Am nächsten Morgen dann für deren Verhältnisse früh am Café Laumer, wo eine Kellnerin an der Frühstückskarte herumwischte, die dort vor dem Haus auf dem Trottoir aufgestellt zu stehen hat. Die drei Frühstücksvarianten sind mit den Nachnamen der Philosophen Adorno, Horkheimer und Habermas gekennzeichnet wie andernorts mit Städtenamen (Paris=Croissant). Mich hatte schon bei unserem letzten Besuch dort gewundert, dass unter den Namen von Adorno und Horkheimer in Klammern die Zusammensetzung des jeweiligen Frühstücks angeschrieben stand, unter dem Frühstück namens »Habermas« aber stand nichts. Jetzt hatte dort wohl einer mit fragwürdigem Humor in Klammern HASENSCHARTE drunterkommentiert, wo bei Adorno (Lachs, Rührei) und bei Horkheimer (Bauernfrühstück mit Gurke) seit eh und je stand.

Müsste man freilich diskutieren, schlugen wir vor. Beziehungsweise: könnte man das, ob es dem Stile Max Horkheimers tatsächlich gerecht wird, ihn mit dem Bauernfrühstück symbolisch quasi gleichzusetzen, wohingegen dann der feine, weltläufige Herr Adorno durch die erwiesenermaßen kanonisierte Exquisitkombi Ei mit Lachs ins Gedächtnis der Cafébesucher eingehen darf.

Die Kellnerin wägte ab, blieb aber dabei, dass die Hasenschartenschmiererei nicht ginge und von der Frühstückskarte getilgt werden muss.
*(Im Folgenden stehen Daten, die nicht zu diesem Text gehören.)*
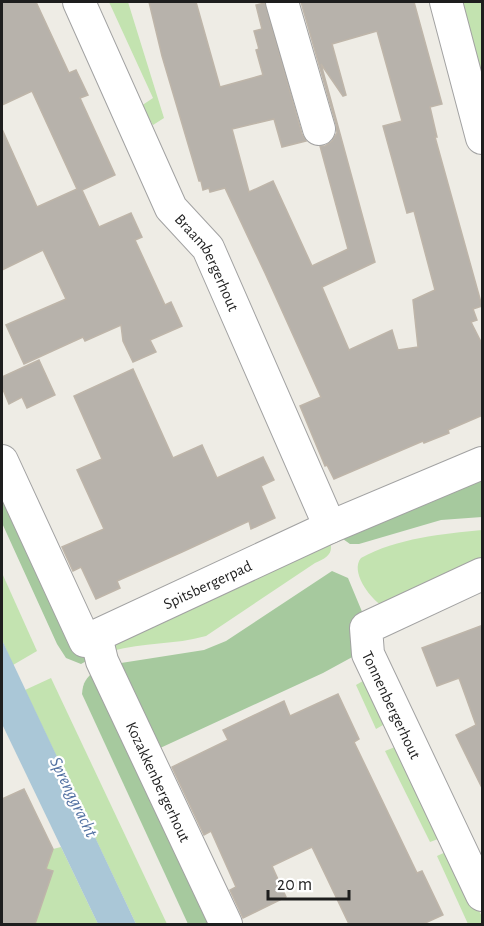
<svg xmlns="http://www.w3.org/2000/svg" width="484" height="926" viewBox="0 0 484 926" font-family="'Alegreya Sans',sans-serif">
  <rect width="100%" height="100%" fill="#eeece5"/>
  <!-- grass -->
  <g fill="#c3e3b0">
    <path d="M109 2H128L164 118 153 125 141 106 153 98Z"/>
    <path d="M455 2H482V99Z"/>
    <path d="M482 530V565L381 605C369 597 350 571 361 558 397 538 443 534 482 530Z"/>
    <path d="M329 539C335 553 327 558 315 563L206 636C175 645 143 642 112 651V636Z"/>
    <path d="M2 573 37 651 13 665 2 640Z"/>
    <path d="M51 678 167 924H136L25 690Z"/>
    <path d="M368 678 385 717 383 725 376 729 356 685Z"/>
    <path d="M400 745 440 835 438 839 430 842 385 751Z"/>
    <path d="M61 847 98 924H35L52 871 46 869 53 849Z"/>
    <path d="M448 851 452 853 482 917V924H468L437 856Z"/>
  </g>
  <!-- forest -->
  <g fill="#a6c99e">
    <path d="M482 472V517L441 520 359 544H350L343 539V533Z"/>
    <path d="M2 494 66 638 73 649 92 658 81 664 66 658 57 644 2 523Z"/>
    <path d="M332 571 348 578 363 614 356 655 323 673 158 749 121 663 204 650 226 641Z"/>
    <path d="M95 671 210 924H188L82 694C83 682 86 678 95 671Z"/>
  </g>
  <!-- water -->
  <path fill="#aac7d7" d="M2 640 136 924H98L2 724Z"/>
  <!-- building -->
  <g fill="#b7b2ab" stroke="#beb5a9" stroke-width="1.5" fill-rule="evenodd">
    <path d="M2 2H36L69 73 76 70 88 95 80 98 115 175 82 190 99 227 131 213 142 237 135 240 165 305 171 302 182 326 150 340 156 352 133 362 123 341 121 325 85 341 83 337 24 364 6 325 66 299 43 250 2 270V129L37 207 77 189 32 91 2 105Z"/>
    <path d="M149 2H196L220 87 263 75 256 50 259 49 254 31 262 29 256 5 265 3 302 134 306 141 282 147 274 119 232 129 249 192 273 181 312 266 348 249 320 146H325L332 141 337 133 336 124 301 2H414L442 104 430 107 437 137H435L482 306 473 309 477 320 471 322 483 346V415L448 430 449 433 424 443 423 441 334 479 327 465 325 466 300 406 321 397 265 273 225 188 210 192 209 188 203 190 201 181H199L162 56ZM377 31 402 121 383 126 407 213 414 211 435 290 413 300 418 347 398 350 392 330 349 350 322 287 375 262 321 64 343 96 346 95 332 44Z"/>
    <path d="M39 360 55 395 27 408 22 397 9 404 2 387V377Z"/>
    <path d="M133 369 173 458 202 445 217 478 263 457 274 480 261 486 275 518 251 529 249 521 182 552 117 581 120 588 96 599 81 567 73 571 62 547 104 529 77 470 102 459 74 396Z"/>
    <path d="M483 625V790L456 735 476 725 459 678 437 686 422 648Z"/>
    <path d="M338 694 359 739 354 742 417 873 422 871 443 915 423 924H349L312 847 272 866 286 897 243 918 230 890 236 887 211 831 204 835 172 767 228 740 223 730 284 701 290 716Z"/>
    <path d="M24 789 53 849 46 869 53 871 35 924H2V799Z"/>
  </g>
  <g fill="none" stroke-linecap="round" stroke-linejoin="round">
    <defs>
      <g id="street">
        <path id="s1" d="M79 2 171 208 208 248 330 527"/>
        <path d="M282 2 319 129"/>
        <path d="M446 2 482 138"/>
        <path id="s2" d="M2 461 85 641 330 527 482 463"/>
        <path id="s3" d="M482 574 366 628 368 654 482 895"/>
        <path id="s4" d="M96 636 102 661 226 924"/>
      </g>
    </defs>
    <!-- street casing -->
    <use href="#street" stroke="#a2a2a2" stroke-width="34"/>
    <!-- street -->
    <use href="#street" stroke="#fff" stroke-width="32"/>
  </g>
  <g text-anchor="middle" stroke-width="4.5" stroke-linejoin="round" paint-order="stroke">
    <!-- street labels -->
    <g font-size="16" fill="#1e1e1e" stroke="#fff">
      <text dy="6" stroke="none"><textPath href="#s1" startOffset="292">Braambergerhout</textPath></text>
      <text dy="6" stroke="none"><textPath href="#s2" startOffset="333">Spitsbergerpad</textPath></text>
      <text dy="6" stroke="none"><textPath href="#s3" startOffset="210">Tonnenbergerhout</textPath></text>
      <text dy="6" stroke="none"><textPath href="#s4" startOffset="159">Kozakkenbergerhout</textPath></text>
    </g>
    <!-- water labels -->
    <g font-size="18" font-style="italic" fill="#5573a3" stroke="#fff">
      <text transform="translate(74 797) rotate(64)" y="6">Sprenggracht</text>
    </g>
  </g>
  <!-- border -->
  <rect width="484" height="926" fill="none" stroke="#1e1e1e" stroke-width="6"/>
  <!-- scale -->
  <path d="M268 890v9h81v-9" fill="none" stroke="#1e1e1e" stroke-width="3"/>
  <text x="277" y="890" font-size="18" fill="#1e1e1e" stroke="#ffffff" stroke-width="4.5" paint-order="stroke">20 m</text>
</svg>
Da stimmten wir ganz selbstredend zu. Im Übrigen, dies nur als Hinweis beziehungsweise Anreiz für die Betreiber, sich das mit Horkheimers Bauernfrühstück doch noch einmal im Guten zu überlegen: der, also Max Horkheimer war ja bereits von Eckhard Henscheid mit einem Anwurf bedacht worden. Bezeichnenderweise in den »Vollidioten«, wo er (Henscheid) ihn (Horkheimer) als greisen Münzspielautomatenjunkie in der Kneipe des Herrn Mentz auftreten lässt: »Herr Mentz behauptete nachdrücklich, dass der Alte nur deshalb immer so viel gewinne, weil er – ›und jetzt habe ich es selbst gesehen‹ – immer von oben durch einen Schlitz Bier in den Automaten schütte und so den Apparat vollkommen beherrsche – ›und ich, die Wirtschaft, muss jetzt einen Automaten kaufen!‹. ›Wer ist denn dieser Alte eigentlich?‹, fauchte der junge Herr Mentz nach einer kleinen Pause, während der er hektisch mit einem Lappen den Thekentisch rieb, als wollte er das unsittliche Verhalten des Alten gleichsam aus seinem Lokal fegen, – niemand kenne diesen Mann, niemand wisse seinen Namen, mit niemanden rede er an der Theke, immer nur spiele er am Automaten…

›Aber das sei doch‹, raunte Herr Domingo nun fast beschwörend, ›das sei doch der alte Max Horkheimer‹.

›Wer? Was? Hockenheim?‹, fragte der junge Herr Mentz scharf und ungnädig zurück.«

»Tja«, sagte die Kellnerin und hielt, den Blick auf ihre gesäuberte Tafel gerichtet, die Hände in die Hüften gestützt. Übrigens, das fiel mir ein: eine Körperhaltung, für die es im Englischen den wunderschönen und zugleich mysteriösen Ausdruck arms akimbo gibt. Möglicherweise bedingten sich wundersame Schönheit und Mysterium auch gegenseitig. Ziemlich wahrscheinlich war dem sogar wirklich so.